A court must first determine whether, if plaintiff's allegations are accepted as true, there would be a constitutional violation. Saucier v. Katz, 533 U.S. 194, 201 (2001). Only if there is a constitutional violation does a court proceed to determine whether the constitutional rights, of which a reasonable person would have known, were clearly established at the time of the alleged violation. Aiken, 236 F. Supp. 2d at 230. Here, the second prong of the inquiry need not be reached as to Dr. Weissman, Travers, or King because, as discussed supra, accepting all of Wilson's allegations as true, he has not shown that any of these defendants violated his constitutional rights.
However, with respect to Wilson's claims against Tichenor for her refusal and delay in treating Wilson, the second prong of the analysis need be considered. There is no question that it was well settled on May 13, 2008 that the Eighth Amendment required that inmates are to be provided "with... reasonable safety [as i]t is cruel and unusual punishment to hold convicted criminals in unsafe conditions," (Helling, 509 U.S. 33 (internal quotation marks and citations omitted)) whether that pertain to their medical care, conditions of confinement, or expectation for protection from corrections staff from dangerous situations. Thus, accepting Wilson's allegations as true, qualified immunity cannot be granted to Tichenor for her initial involvement in examining Wilson and sending him back to his cell with a ruptured spleen.

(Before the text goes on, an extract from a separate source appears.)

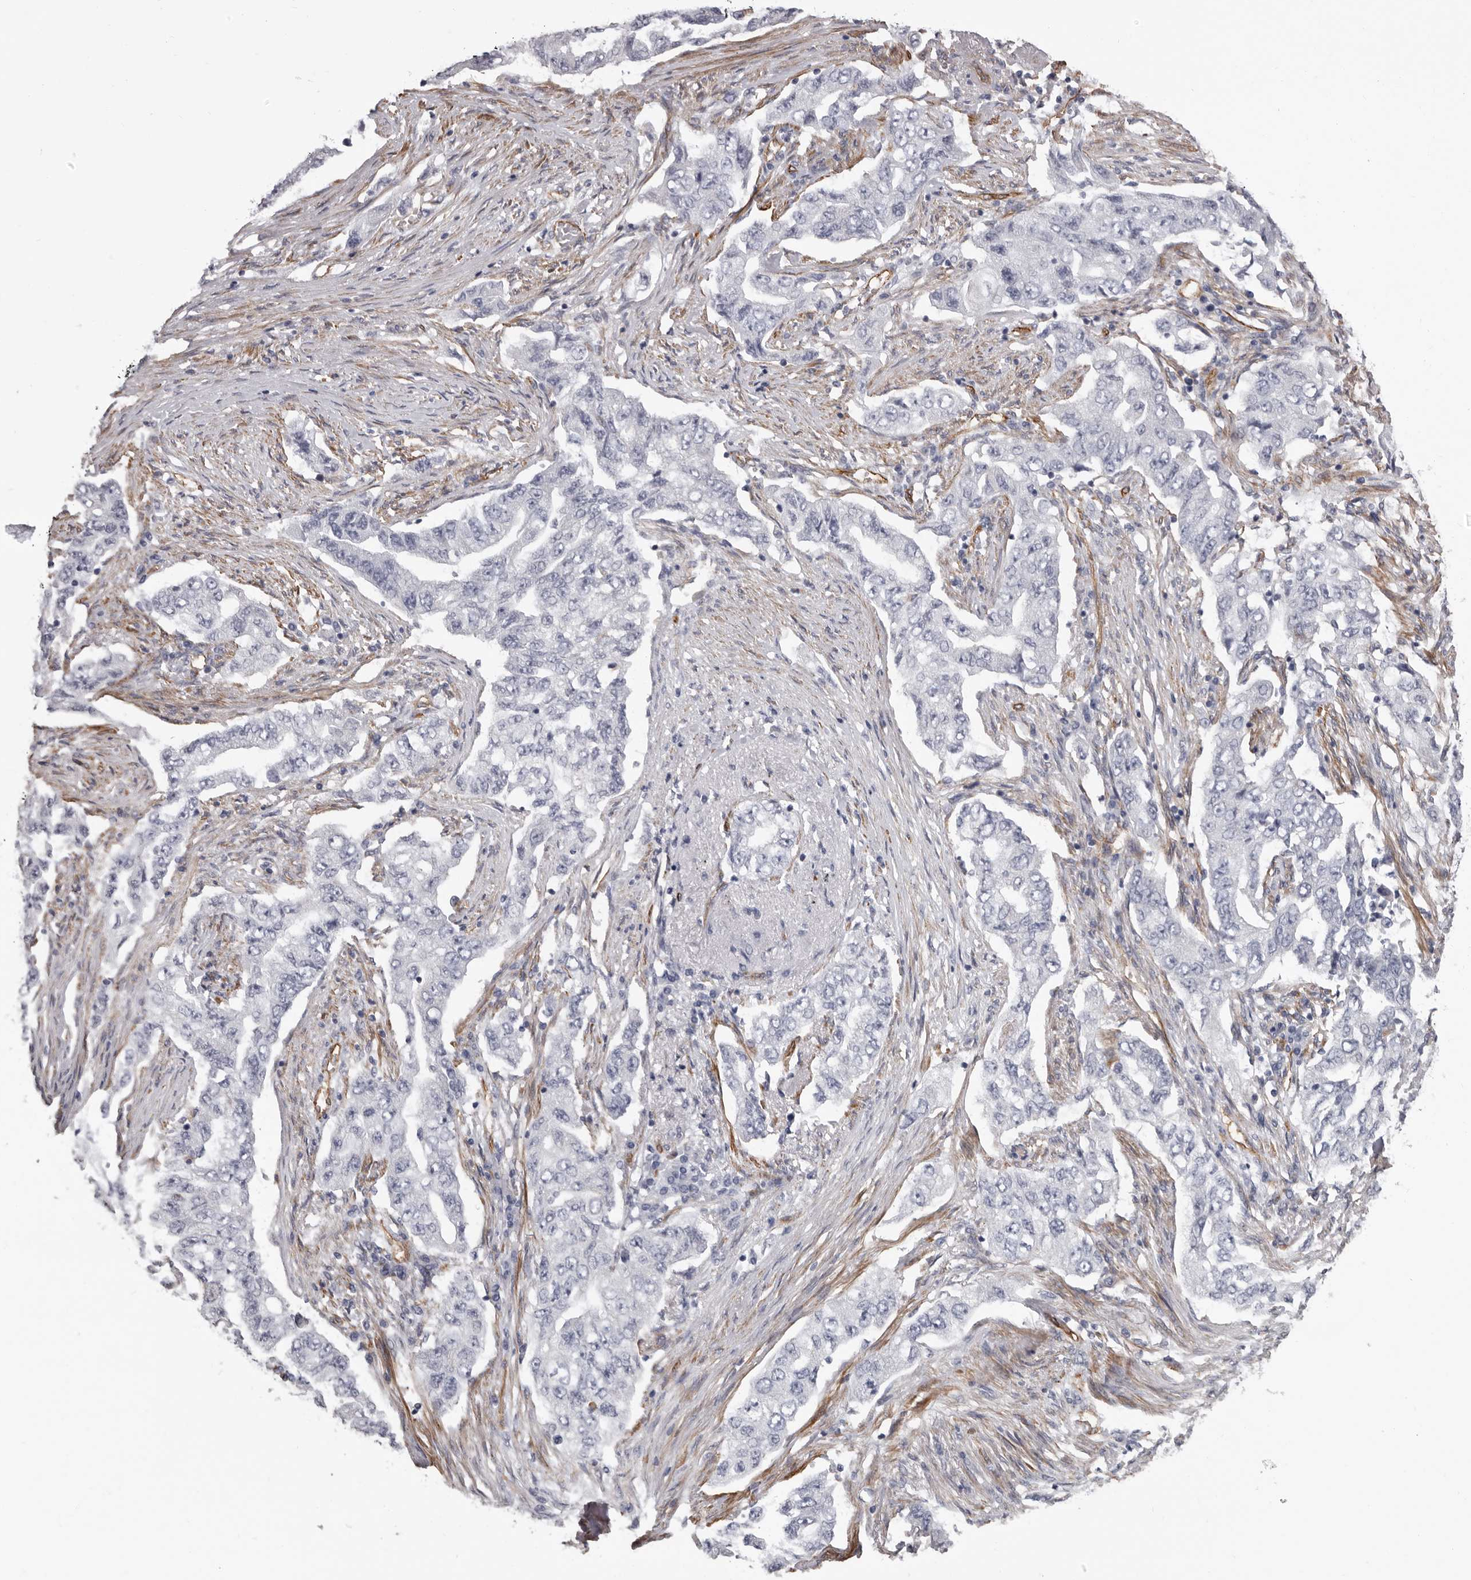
{"staining": {"intensity": "negative", "quantity": "none", "location": "none"}, "tissue": "lung cancer", "cell_type": "Tumor cells", "image_type": "cancer", "snomed": [{"axis": "morphology", "description": "Adenocarcinoma, NOS"}, {"axis": "topography", "description": "Lung"}], "caption": "A high-resolution image shows immunohistochemistry staining of lung cancer, which demonstrates no significant expression in tumor cells.", "gene": "ADGRL4", "patient": {"sex": "female", "age": 51}}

Accordingly, it is recommended in the alternative that defendants' motion on this ground be denied as to Tichenor's actions in screening Wilson and granted as to all defendants in all other respects.

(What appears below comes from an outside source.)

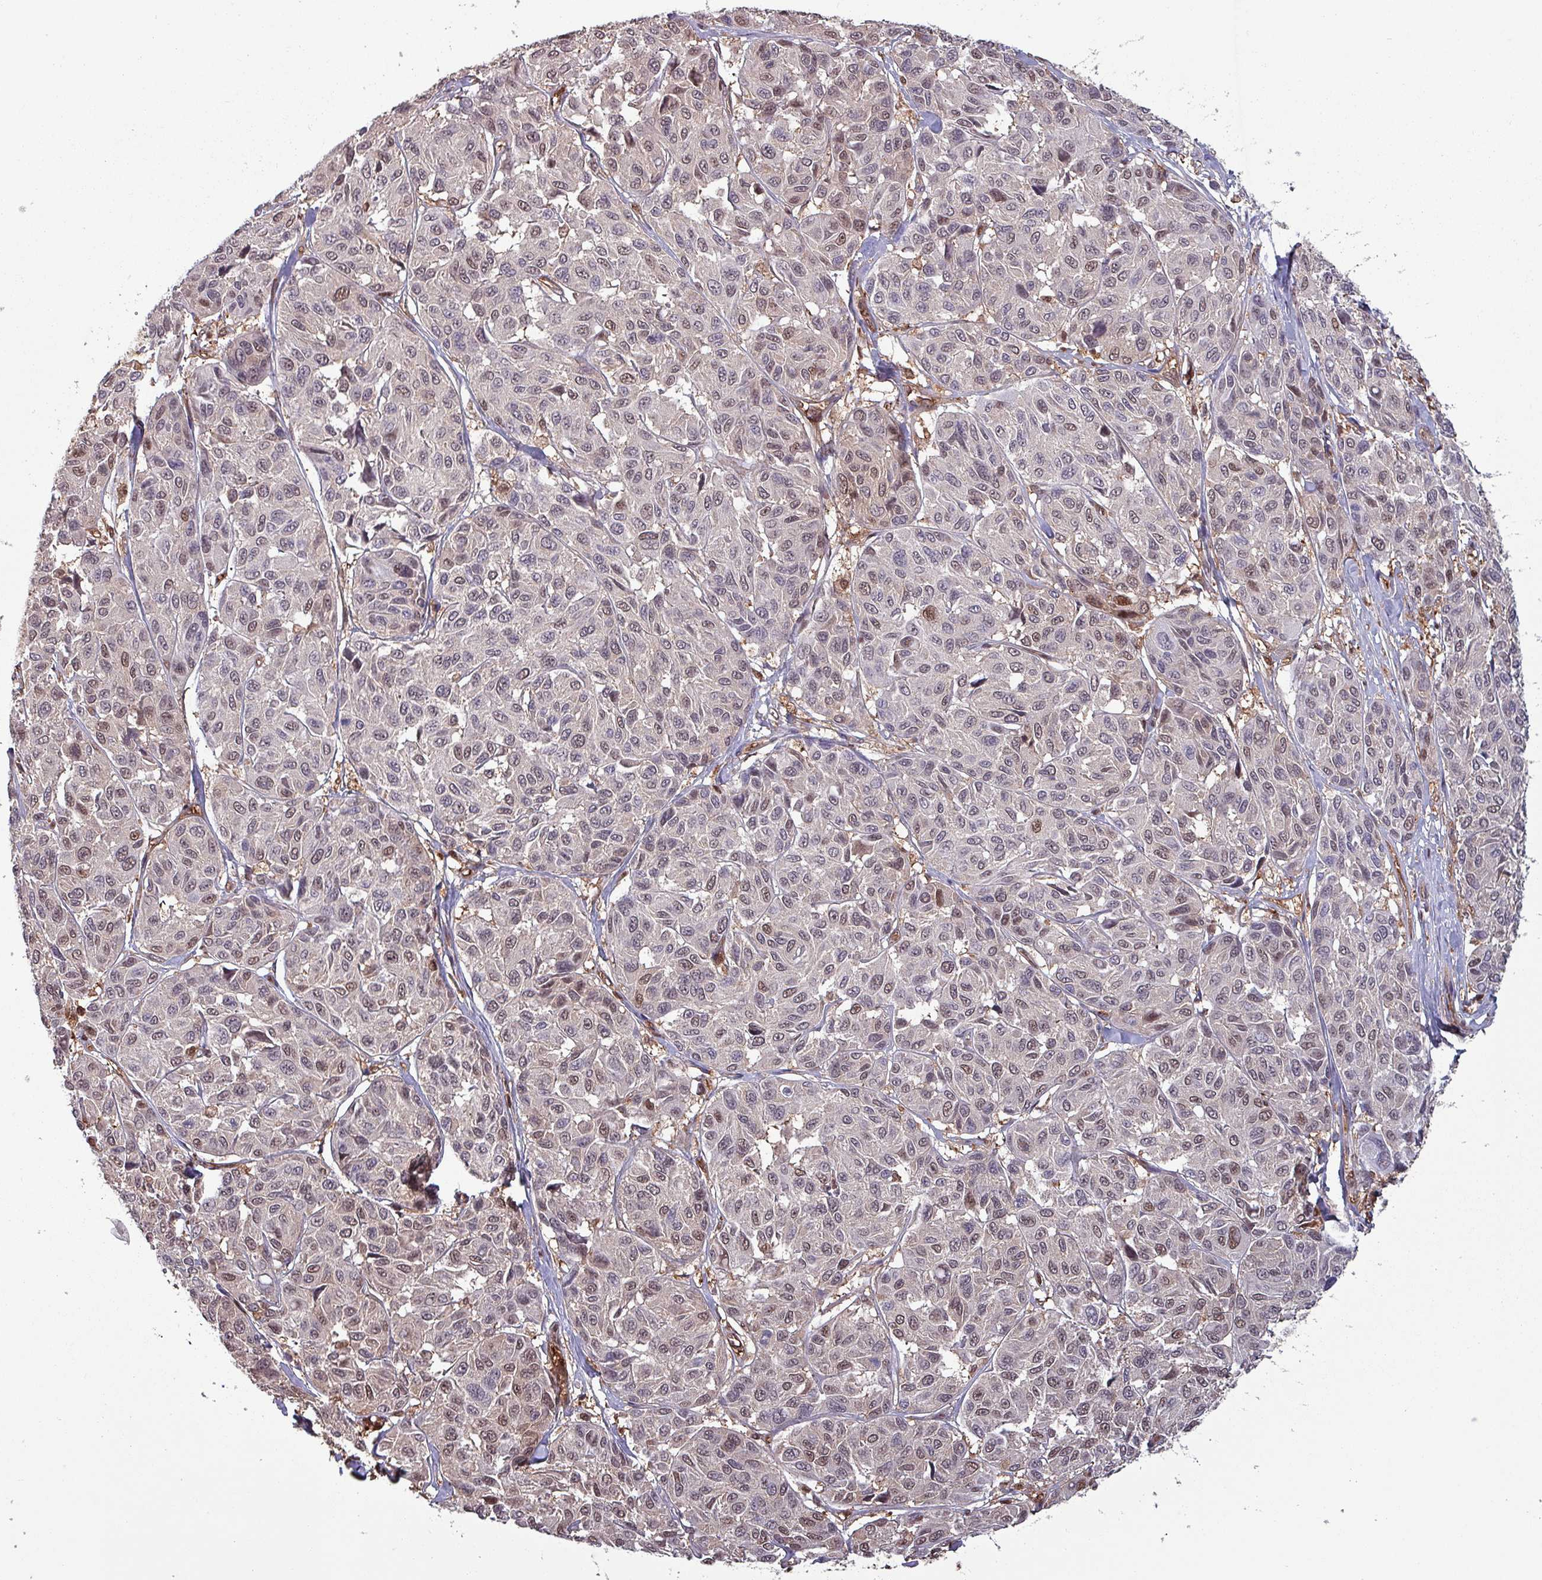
{"staining": {"intensity": "moderate", "quantity": "25%-75%", "location": "cytoplasmic/membranous,nuclear"}, "tissue": "melanoma", "cell_type": "Tumor cells", "image_type": "cancer", "snomed": [{"axis": "morphology", "description": "Malignant melanoma, NOS"}, {"axis": "topography", "description": "Skin"}], "caption": "A brown stain shows moderate cytoplasmic/membranous and nuclear staining of a protein in malignant melanoma tumor cells. The staining was performed using DAB (3,3'-diaminobenzidine), with brown indicating positive protein expression. Nuclei are stained blue with hematoxylin.", "gene": "PSMB8", "patient": {"sex": "female", "age": 66}}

For the reasons stated above, it is hereby RECOMMENDED that:
1. Defendants' motion for summary judgment (Dkt. No. 31) be:
A. DENIED as to Wilson's claim that Tichenor refused and delayed treatment for Wilson's ruptured spleen in violation of Wilson's Eighth Amendment rights and GRANTED as to all other claims against Tichenor; and
B. GRANTED as to King, Dr. Weissman, and Travers as to all claims against them; and
2. The complaint be DISMISSED without prejudice as to defendants John Doe #1 and John Doe #2.*fn13
Pursuant to 28 U.S.C. § 636(b)(1), the parties may lodge written objections to the foregoing report. Such objections shall be filed with the Clerk of the Court "within fourteen (14) days after being served with a copy of the... recommendation." N.Y.N.D.L.R. 72.1(c) (citing 28 U.S.C. §636(b)(1)(B)-(C)). FAILURE TO OBJECT TO THIS REPORT WITHIN FOURTEEN DAYS WILL PRECLUDE APPELLATE REVIEW. Roldan v. Racette, 984 F.2d 85, 89 (2d Cir. 1993); Small v. Sec'y of HHS, 892 F.2d 15 (2d Cir. 1989); 28 U.S.C. § 636(b)(1); Fed. R. Civ. P. 72, 6(a), 6(e).